La décision rendue par la deuxième chambre civile de la Cour de cassation dans son arrêt du 29 mars 2018 (pourvoi n° 17-14.087) est un classique du genre. Il s’agit de préciser les conditions dans lesquelles la faute commise par un piéton peut être retenue pour exonérer l’automobiliste qui l’a heurté et ainsi priver ce piéton de toute indemnisation.
DOCTEUR EN DROIT, AVOCAT À LA COUR, CABINET CAMACHO & MAGERAND
Nous savons que la loi de 1985 a voulu que les victimes non conductrices bénéficient d’une protection la plus large possible. Ainsi, seulement deux situations supprimeront le droit à réparation intégrale des piétons : il s’agit, d’une part, de la faute inexcusable, cause exclusive de l’accident et, d’autre part, de la recherche volontaire du dommage.
Quels sont les faits de cette affaire ?
Le 26 janvier 2008, vers 20h50, Monsieur M…, après avoir quitté volontairement le service des urgences de l’hôpital de Carcassonne dans lequel il avait été admis pour un état d’imprégnation alcoolique, part à pied sur la rocade sud de Carcassonne. Il est percuté par le véhicule de M. Z... et décède sur le coup.
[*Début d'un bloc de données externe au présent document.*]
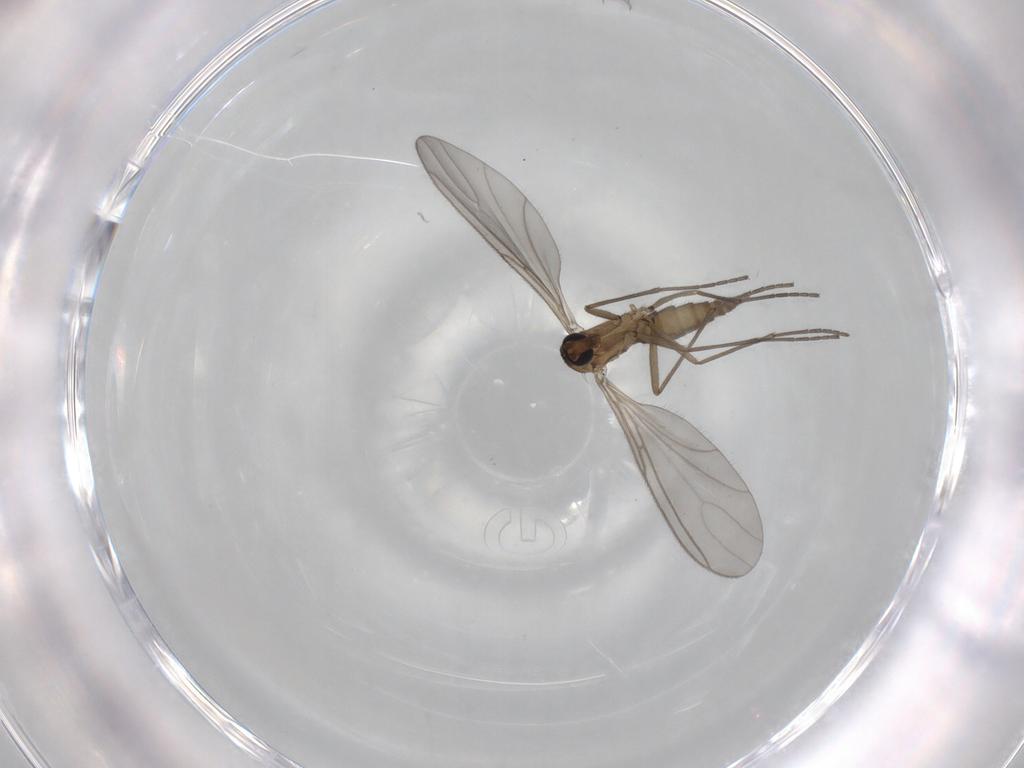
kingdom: Animalia
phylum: Arthropoda
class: Insecta
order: Diptera
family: Sciaridae
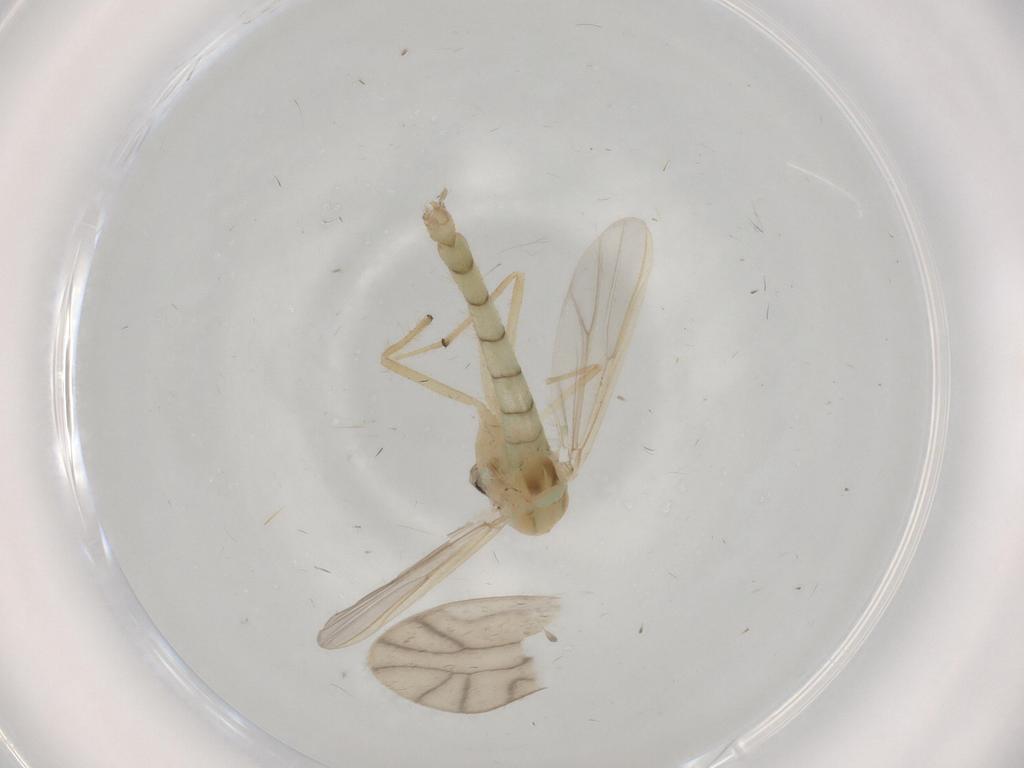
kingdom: Animalia
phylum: Arthropoda
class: Insecta
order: Diptera
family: Chironomidae
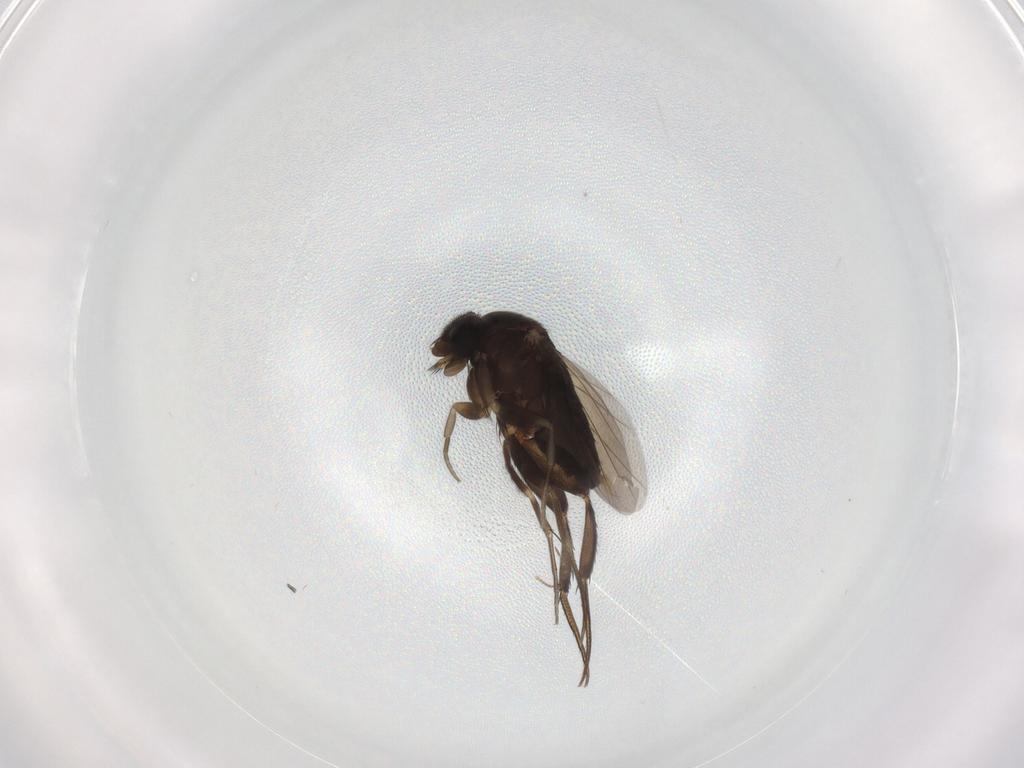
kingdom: Animalia
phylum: Arthropoda
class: Insecta
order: Diptera
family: Phoridae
L’enquête établit que Monsieur M. déambulait de nuit, ivre (1,87 gramme d’alcool), positif au cannabis, et vêtu de sombre au milieu d’une chaussée à grande circulation et sans éclairage ; en outre, il avait refusé de se ranger sur le bord de la chaussée malgré un signal donné en ce sens, juste avant l’accident, par un autre automobiliste.
Les ayants droit du piéton victime ayant assigné M. Z et son assureur, les tribunaux du fond les déboutèrent de leur action, un pourvoi contre l’arrêt de Montpellier fut donc engagé devant notre cour suprême.
L’arrêt de la Cour de cassation du 29 mars 2018
Les ayants droit soutenaient deux arguments. D’une part, ils estimaient que l’exceptionnelle gravité de la faute de la victime n’était pas constituée en l’espèce et que, d’autre part, les tribunaux du fond auraient dû constater l’existence d’un dispositif de sécurité que la victime aurait volontairement franchi pour accéder à la route. Confrontés aux faits, ces deux « arguments » paraissent particulièrement faibles ! Le pourvoi est donc rejeté… et c’est raison !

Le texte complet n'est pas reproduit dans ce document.